Any way the Magic are playing so bad at the moment that I seriously doubt they make the playoffs and that is pretty sad considering the talent that is on this team. They have underachieved IMO for the entire season, but when I look at who is running things from the bench, its pretty easy to see why we are only 2 games over .500.


----------



## -33-

you guys did a good job of pressing/trapping us b/c Damon isn't the greatest guard at beating a guy 1 on 1...

but then you sorta just stopped doing it....


----------



## DwyaneWade4MVP

Wade killed Orlando in the 4th quarter... Hedo had a good game and Grant Hill too, let's see if things change on sunday...:whoknows:


----------



## MiamiHeat03

Lucky shot?

I dont think so Wade has been doing alot of those big time shot this season but We'll see if we can beat Orlando again today.

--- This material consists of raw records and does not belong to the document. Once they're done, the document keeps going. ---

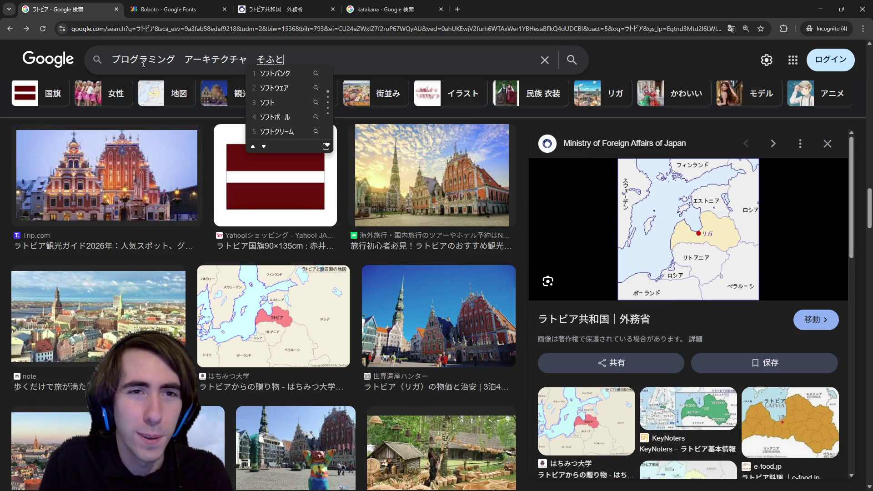
key("space")
key("Return")
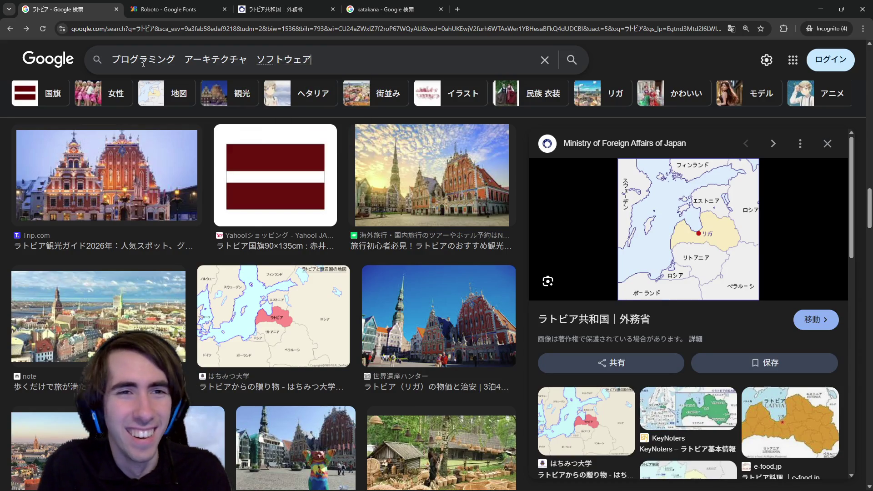
type("ha-do")
key("space")
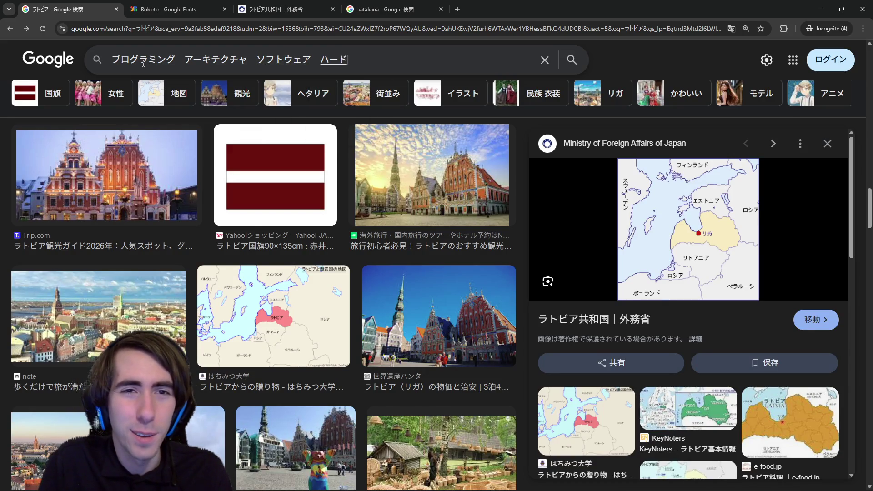
key("BackSpace")
key("BackSpace")
key("BackSpace")
type("ha-dowe")
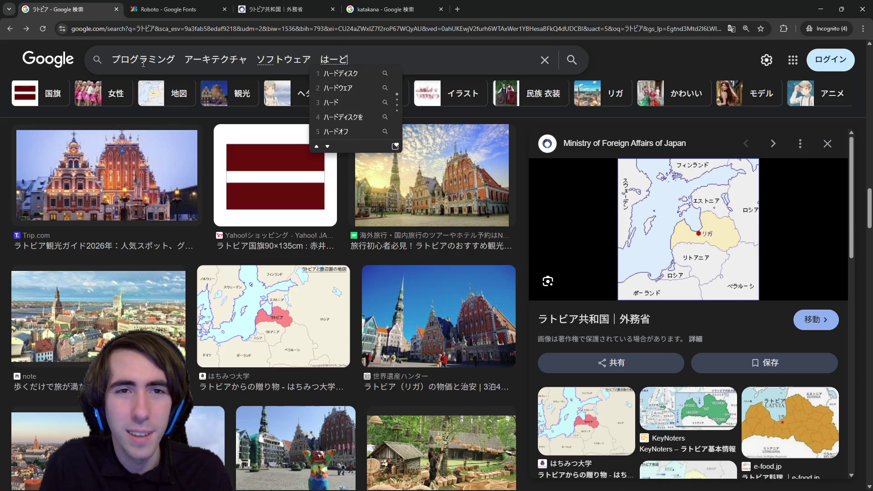
type("a")
key("space")
key("Return")
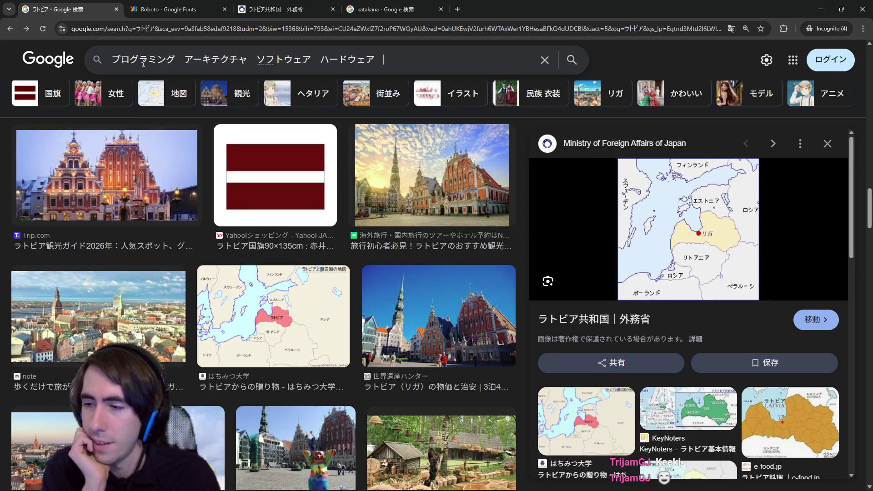
Step: Append ケーキ and the katakana ストリート after ハードウェア in the query
type("ケーキ")
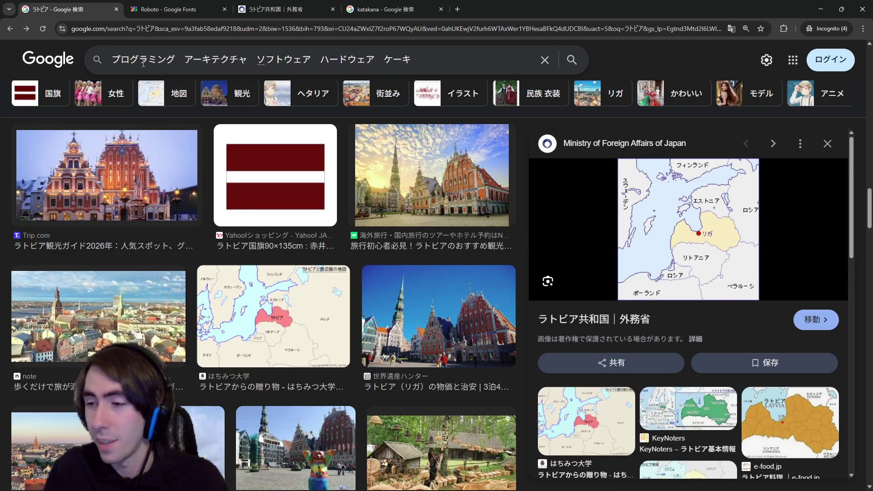
type("s")
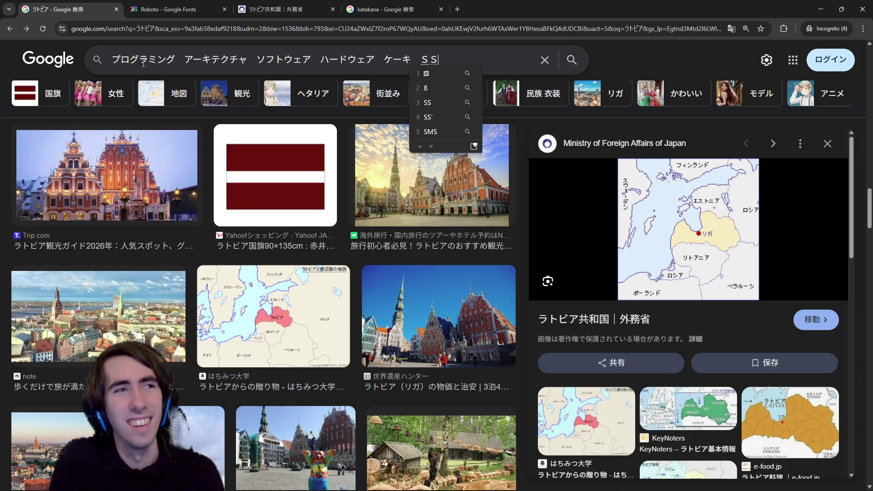
type("uto")
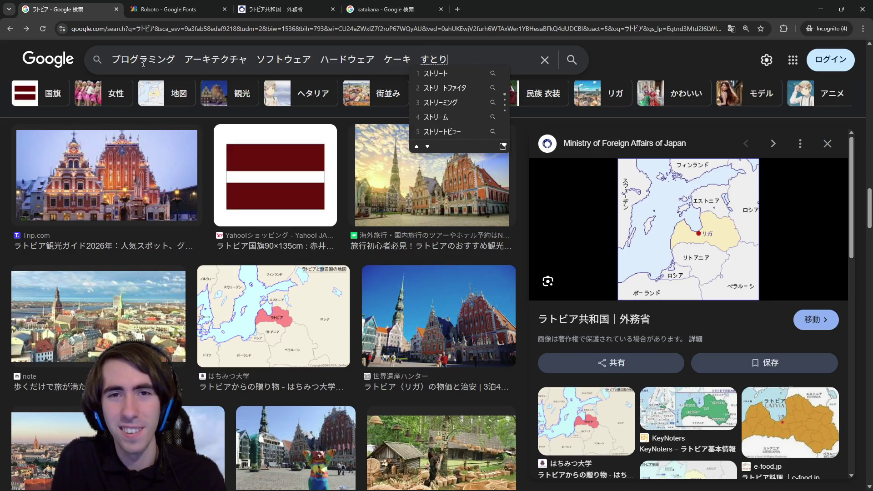
type("ri-to")
key("space")
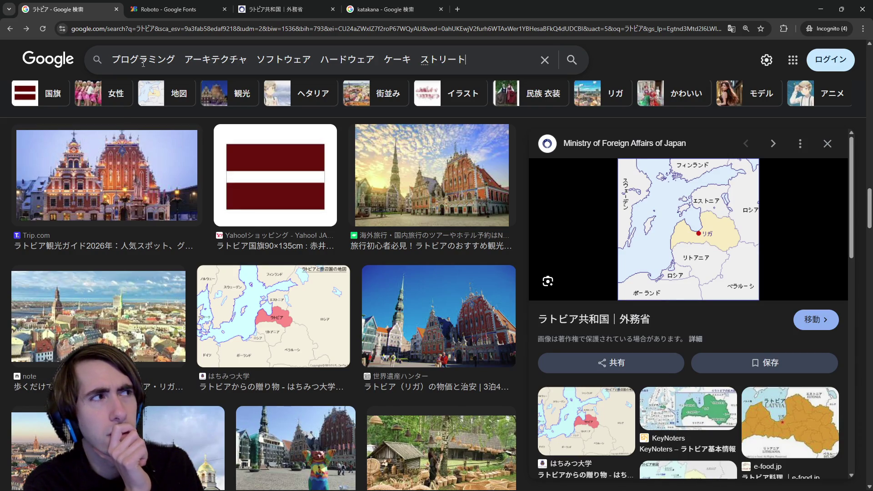
type("がい")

Miami also needs to contain Grant Hill because he killed the Miami Heat.


----------



## Idunkonyou

MiamiHeat03 said:


> Lucky shot?
> 
> I dont think so Wade has been doing alot of those big time shot this season but We'll see if we can beat Orlando again today.
> 
> Miami also needs to contain Grant Hill because he killed the Miami Heat.


It wasn't even Wade who took the shot I was talking about. Did you even watch the game?


----------



## Turkish Delight

Note to Shaq_Diesel:
You're a moderator.
Start acting like one.


----------